Loading...

verticapy.vDataFrame.analytic#

vDataFrame.analytic(func: str, columns: str | list[str] | None = None, by: str | list[str] | None = None, order_by: None | str | list[str] | dict = None, name: str | None = None, offset: int = 1, x_smoothing: float = 0.5, add_count: bool = True) vDataFrame#

Adds a new vDataColumn to the vDataFrame by using an advanced analytical function on one or two specific vDataColumns.

Warning

Some analytical functions can make the vDataFrame structure more resource intensive.

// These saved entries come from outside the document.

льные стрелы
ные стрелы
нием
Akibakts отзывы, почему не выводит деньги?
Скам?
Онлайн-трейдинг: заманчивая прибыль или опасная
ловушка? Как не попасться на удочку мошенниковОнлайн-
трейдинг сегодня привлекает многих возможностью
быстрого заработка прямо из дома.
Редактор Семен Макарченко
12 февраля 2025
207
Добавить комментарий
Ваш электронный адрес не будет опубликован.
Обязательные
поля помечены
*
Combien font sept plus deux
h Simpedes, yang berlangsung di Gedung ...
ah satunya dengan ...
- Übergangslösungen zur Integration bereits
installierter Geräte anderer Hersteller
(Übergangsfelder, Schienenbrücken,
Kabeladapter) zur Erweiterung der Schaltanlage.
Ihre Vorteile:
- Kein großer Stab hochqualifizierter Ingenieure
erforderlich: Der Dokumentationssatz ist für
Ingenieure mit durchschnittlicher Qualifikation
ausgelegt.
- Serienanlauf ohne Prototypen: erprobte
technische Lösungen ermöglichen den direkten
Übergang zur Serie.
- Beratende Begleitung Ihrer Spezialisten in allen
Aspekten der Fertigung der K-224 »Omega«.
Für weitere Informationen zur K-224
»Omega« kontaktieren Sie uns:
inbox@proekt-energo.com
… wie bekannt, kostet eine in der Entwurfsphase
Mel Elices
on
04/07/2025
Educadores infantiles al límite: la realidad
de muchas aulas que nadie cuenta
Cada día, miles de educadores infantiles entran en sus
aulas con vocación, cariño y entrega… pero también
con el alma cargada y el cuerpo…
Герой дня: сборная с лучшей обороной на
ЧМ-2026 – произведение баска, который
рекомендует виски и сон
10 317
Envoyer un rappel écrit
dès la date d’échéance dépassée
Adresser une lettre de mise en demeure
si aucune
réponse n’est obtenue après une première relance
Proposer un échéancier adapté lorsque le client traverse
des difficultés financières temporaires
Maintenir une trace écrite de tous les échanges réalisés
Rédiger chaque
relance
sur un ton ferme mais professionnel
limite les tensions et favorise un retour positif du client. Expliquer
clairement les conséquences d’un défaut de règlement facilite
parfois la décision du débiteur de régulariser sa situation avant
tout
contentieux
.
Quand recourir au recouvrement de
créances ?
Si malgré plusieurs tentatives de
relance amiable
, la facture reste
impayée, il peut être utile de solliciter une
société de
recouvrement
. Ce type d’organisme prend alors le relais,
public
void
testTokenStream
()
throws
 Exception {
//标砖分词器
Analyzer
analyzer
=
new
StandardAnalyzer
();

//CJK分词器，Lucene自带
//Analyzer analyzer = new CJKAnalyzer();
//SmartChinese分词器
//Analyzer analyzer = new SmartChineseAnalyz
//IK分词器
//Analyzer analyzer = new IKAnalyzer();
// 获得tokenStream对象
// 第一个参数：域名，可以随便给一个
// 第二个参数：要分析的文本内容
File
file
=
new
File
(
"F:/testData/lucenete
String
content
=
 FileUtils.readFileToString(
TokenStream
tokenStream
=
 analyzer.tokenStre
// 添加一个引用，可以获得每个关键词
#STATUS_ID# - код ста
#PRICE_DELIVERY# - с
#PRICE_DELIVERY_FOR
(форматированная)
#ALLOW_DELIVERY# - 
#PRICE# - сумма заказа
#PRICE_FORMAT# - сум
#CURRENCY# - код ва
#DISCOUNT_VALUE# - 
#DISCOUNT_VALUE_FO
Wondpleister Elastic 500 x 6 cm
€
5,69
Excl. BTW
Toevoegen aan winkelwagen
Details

It is best to check the structure of the vDataFrame with the current_relation method and save it with the to_db method, uisng the parameters inplace = True and relation_type = table.

Parameters#

func: str

Function to apply.

  • aad:

    average absolute deviation

  • beta:

    Beta Coefficient between 2 vDataColumns

  • count:

    number of non-missing elements

  • corr:

    Pearson’s correlation between 2 vDataColumns

  • cov:

    covariance between 2 vDataColumns

  • dense_rank:

    dense rank

  • ema:

    exponential moving average

  • first_value:

    first non null lead

  • iqr:

    interquartile range

  • kurtosis:

    kurtosis

  • jb:

    Jarque-Bera index

  • lead:

    next element

  • lag:

    previous element

  • last_value:

    first non null lag

  • mad:

    median absolute deviation

  • max:

    maximum

  • mean:

    average

  • median :

    median

  • min:

    minimum

  • mode:

    most occurent element

  • q%:

    q quantile (ex: 50% for the median)

  • pct_change:

    ratio between the current value and the previous one

  • percent_rank :

    percent rank

  • prod:

    product

  • range:

    difference between the max and the min

  • rank:

    rank

  • row_number:

    row number

  • sem:

    standard error of the mean

  • skewness:

    skewness

  • sum:

    sum

  • std:

    standard deviation

  • unique:

    cardinality (count distinct)

  • var:

    variance

Other analytical functions could work if they are part of your DB version.

columns: SQLColumns, optional

Input vDataColumns. Must be a list of one or two elements.

by: SQLColumns, optional

vDataColumns used in the partition.

order_by: dict / list, optional

Either a list of the vDataColumns used to sort (in ascending order) the data, or a dictionary of vDataColumns and their sorting methods. For example, to sort by “column1” ASC and “column2” DESC, write: {"column1": "asc", "column2": "desc"}

name: str, optional

Name of the new vDataColumn. If empty, a default name based on the other parameters is generated.

offset: int, optional

Lead/Lag offset if parameter func is the function ‘lead’/’lag’.

x_smoothing: float, optional

The smoothing parameter of the ‘ema’ if the function is ‘ema’. It must be a float in the range [0;1].

add_count: bool, optional

If the func is set to mode and this parameter is True, a column with the mode number of occurences is added to the vDataFrame.

Returns#

vDataFrame

self

Examples#

Let’s begin by importing VerticaPy.

import verticapy as vp

Hint

By assigning an alias to verticapy, we mitigate the risk of code collisions with other libraries. This precaution is necessary because verticapy uses commonly known function names like “average” and “median”, which can potentially lead to naming conflicts. The use of an alias ensures that the functions from verticapy are used as intended without interfering with functions from other libraries.

Let us create a dummy dataset with negative values:

vdf = vp.vDataFrame(
    {
        "val" : [0.0, 10, 20],
        "cat": ['a', 'a', 'b'],
    },
)

123
val
Numeric(21)
100%
Abc
cat
Varchar(1)
100%
10.0a
210.0a
320.0b

A max function can be conveniently applied using the analytic function. Below, we can find the maximum value by each category:

vdf.analytic(func = "max", columns = "val", by = "cat")
123
val
Numeric(21)
100%
...
Abc
cat
Varchar(1)
100%
123
max_val_by_cat
Numeric(21)
100%
10.0...a10.0
210.0...a10.0
320.0...b20.0

Note

While the same task can be accomplished using pure SQL (see below), adopting a Pythonic approach can offer greater convenience and help avoid potential syntax errors.

vdf["val_max"] = "MAX(val) OVER (PARTITION BY cat)"

Note

Aggregations such as mode can be challenging to compute using pure SQL. This function is designed to simplify the process.

See also

vDataFrame.apply() : Applies each function of the dictionary to the input vDataColumn.
vDataColumn.apply_fun() : Applies a default function to the vDataColumn.